Ogontz/Belfield is a neighborhood in Upper Northern Philadelphia that is located adjacent to West Oak Lane, East Germantown, Logan, and Fern Rock, Philadelphia, Pennsylvania, United States.

==History==
Ogontz comes from the name of a Native American chieftain from Seneca who was a companion to banker Jay Cooke, who named the neighborhood he settled in in his honor.

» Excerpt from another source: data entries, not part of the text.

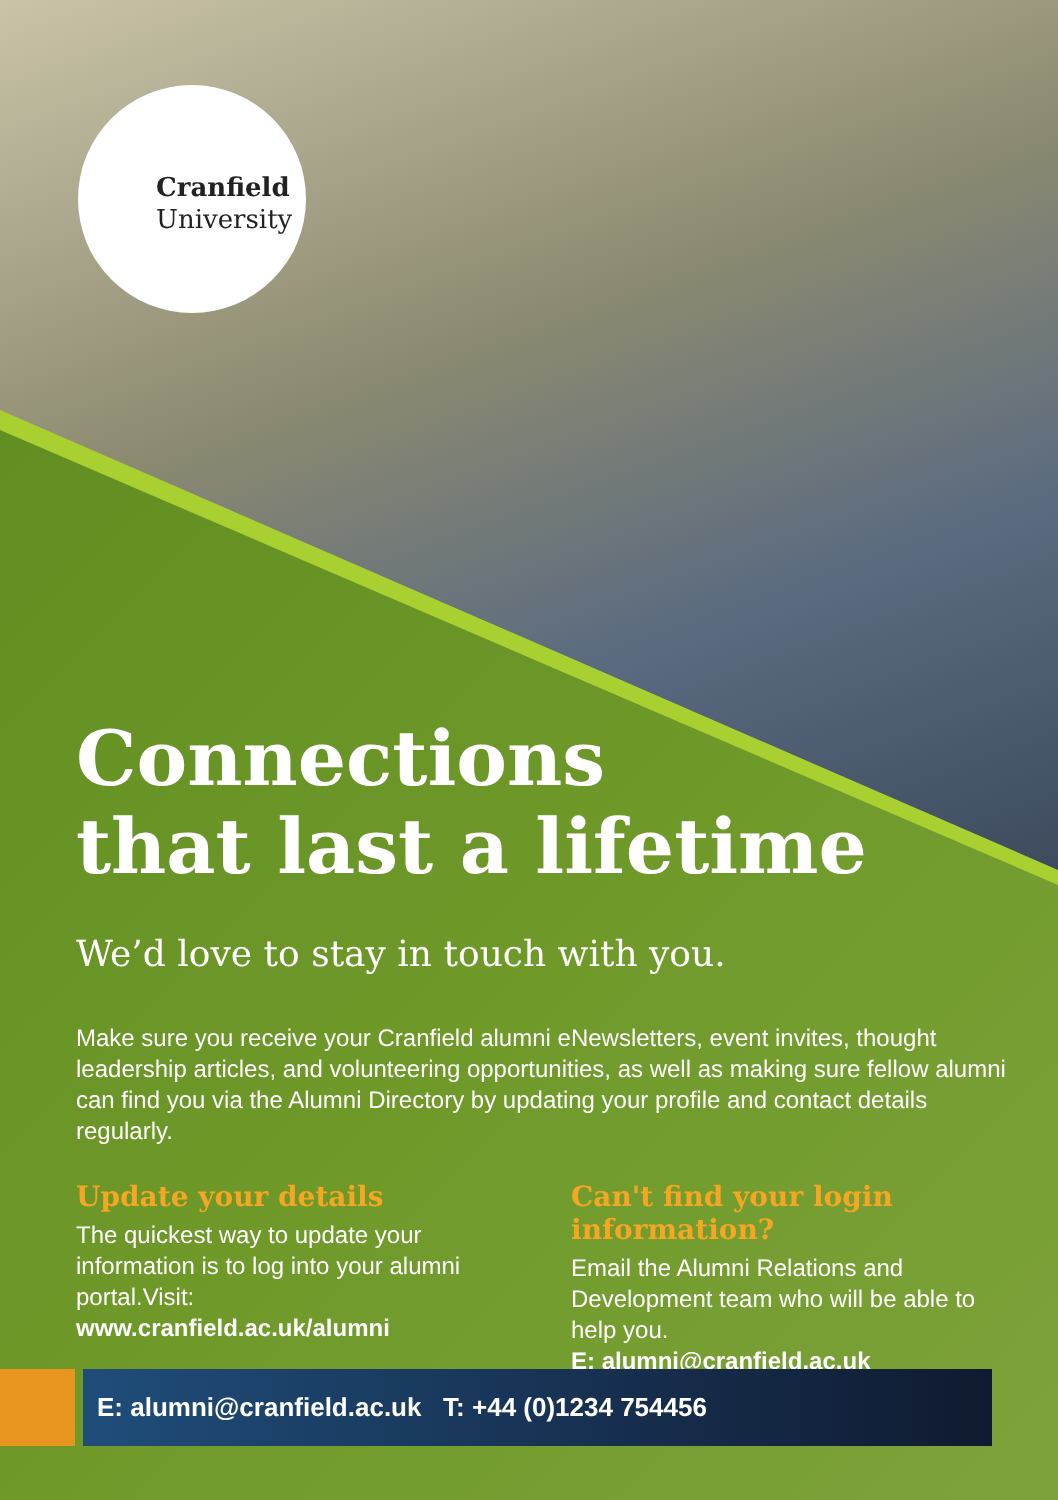Cranfield
University
Connections
that last a lifetime
We’d love to stay in touch with you.
Make sure you receive your Cranfield alumni eNewsletters, event invites, thought leadership articles, and volunteering opportunities, as well as making sure fellow alumni can find you via the Alumni Directory by updating your profile and contact details regularly.
Update your details
The quickest way to update your information is to log into your alumni portal.Visit:
www.cranfield.ac.uk/alumni
Can't find your login information?
Email the Alumni Relations and Development team who will be able to help you.
E: alumni@cranfield.ac.uk
E: alumni@cranfield.ac.uk T: +44 (0)1234 754456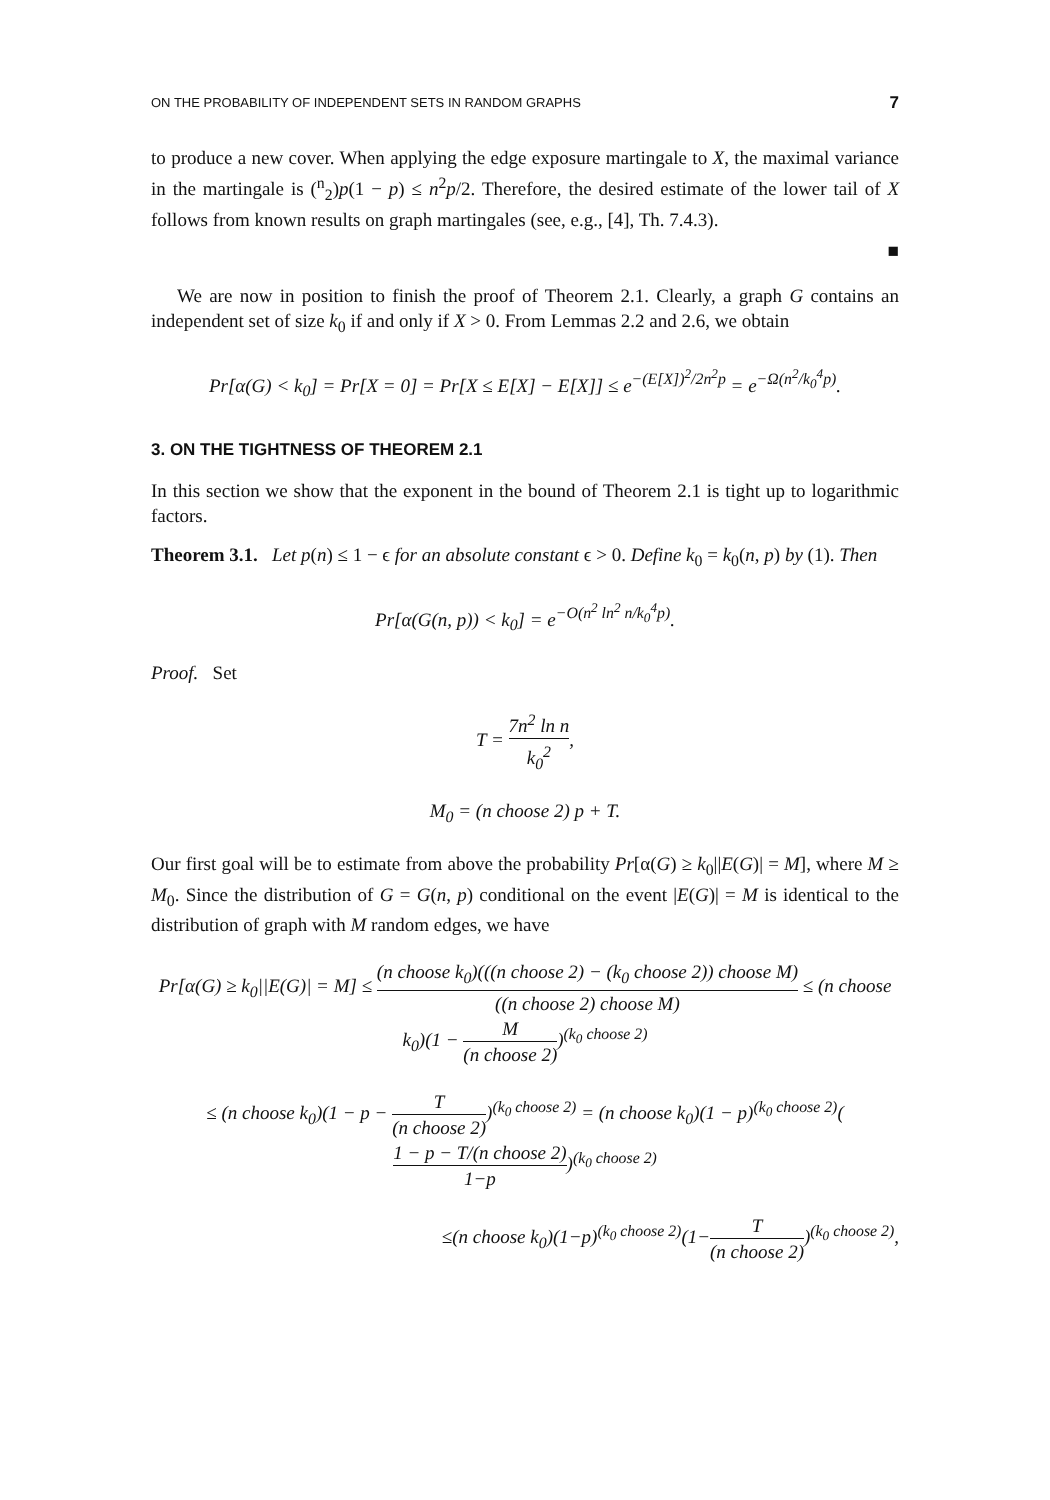ON THE PROBABILITY OF INDEPENDENT SETS IN RANDOM GRAPHS 7
to produce a new cover. When applying the edge exposure martingale to X, the maximal variance in the martingale is (<sup>n</sup><sub>2</sub>)p(1 − p) ≤ n<sup>2</sup>p/2. Therefore, the desired estimate of the lower tail of X follows from known results on graph martingales (see, e.g., [4], Th. 7.4.3).
■
We are now in position to finish the proof of Theorem 2.1. Clearly, a graph G contains an independent set of size k<sub>0</sub> if and only if X > 0. From Lemmas 2.2 and 2.6, we obtain
Pr[α(G) < k<sub>0</sub>] = Pr[X = 0] = Pr[X ≤ E[X] − E[X]] ≤ e<sup>−(E[X])<sup>2</sup>/2n<sup>2</sup>p</sup> = e<sup>−Ω(n<sup>2</sup>/k<sub>0</sub><sup>4</sup>p)</sup>.
3. ON THE TIGHTNESS OF THEOREM 2.1
In this section we show that the exponent in the bound of Theorem 2.1 is tight up to logarithmic factors.
Theorem 3.1. Let p(n) ≤ 1 − ϵ for an absolute constant ϵ > 0. Define k<sub>0</sub> = k<sub>0</sub>(n, p) by (1). Then
Pr[α(G(n, p)) < k<sub>0</sub>] = e<sup>−O(n<sup>2</sup> ln<sup>2</sup> n/k<sub>0</sub><sup>4</sup>p)</sup>.
Proof. Set
T = 7n<sup>2</sup> ln n k<sub>0</sub><sup>2</sup>,
M<sub>0</sub> = (n choose 2) p + T.
Our first goal will be to estimate from above the probability Pr[α(G) ≥ k<sub>0</sub>||E(G)| = M], where M ≥ M<sub>0</sub>. Since the distribution of G = G(n, p) conditional on the event |E(G)| = M is identical to the distribution of graph with M random edges, we have
Pr[α(G) ≥ k<sub>0</sub>||E(G)| = M] ≤ (n choose k<sub>0</sub>)(((n choose 2) − (k<sub>0</sub> choose 2)) choose M) ((n choose 2) choose M) ≤ (n choose k<sub>0</sub>)(1 − M (n choose 2))<sup>(k<sub>0</sub> choose 2)</sup>
≤ (n choose k<sub>0</sub>)(1 − p − T (n choose 2))<sup>(k<sub>0</sub> choose 2)</sup> = (n choose k<sub>0</sub>)(1 − p)<sup>(k<sub>0</sub> choose 2)</sup>(1 − p − T/(n choose 2) 1−p)<sup>(k<sub>0</sub> choose 2)</sup>
≤(n choose k<sub>0</sub>)(1−p)<sup>(k<sub>0</sub> choose 2)</sup>(1−T (n choose 2))<sup>(k<sub>0</sub> choose 2)</sup>,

According to Philadelphia Department of Records, Belfield is located in the "vicinity of Chelten and Olney Avenues, Wister Street and Ogontz Avenue. Named for the Belfield Mansion". Ogontz is "from Ogontz Avenue to Broad Street above Olney Avenue".
Ogontz gets its name from Ogontz Avenue, a thoroughfare which runs diagonally through the uniform grid of streets in the city. Many of the commercial and residential properties on Ogontz Ave. began to decline in the early 1970s, but revitalization efforts have largely restored it to being an important destination for the surrounding community. Ogontz Avenue joins Pennsylvania Route 309 (old US 309), a limited access expressway, after it crosses into the suburbs.

The Ogontz theatre, built in 1926-1927, was located at 6033 Ogontz Avenue; it was closed in 1988 and then torn down.

The Central High School, Special Troops Armory, and Suffolk Manor Apartments are listed on the National Register of Historic Places.

==Boundaries==
•Bounded by Broad Street (beyond lay Fern Rock, Philadelphia)

•Bounded by Olney Avenue (beyond lay Logan, Philadelphia)

•Bounded by Stenton Avenue (beyond lay West Oak Lane, Philadelphia)

•Bounded by Wister Street (beyond lay East Germantown, Philadelphia)

==Education==

Central High School, Philadelphia, Widener Memorial School, and Philadelphia School for Girls are located just south of the neighborhood.
Since La Salle University is located on both sides of Olney Avenue, it is partially in Ogontz/Belfield.
Imhotep Charter High School, Joseph Pennell Elementary, Ogontz Academy, and Prince Hall Elementary are all located within the neighborhood.

==Public libraries==
Free Library of Philadelphia operates the David Cohen Ogontz Branch at 6017 Ogontz Avenue at Church Lane.

==Recreation==
Belfield Recreation Center, Belfield Park, and Kemble Park are located in the neighborhood.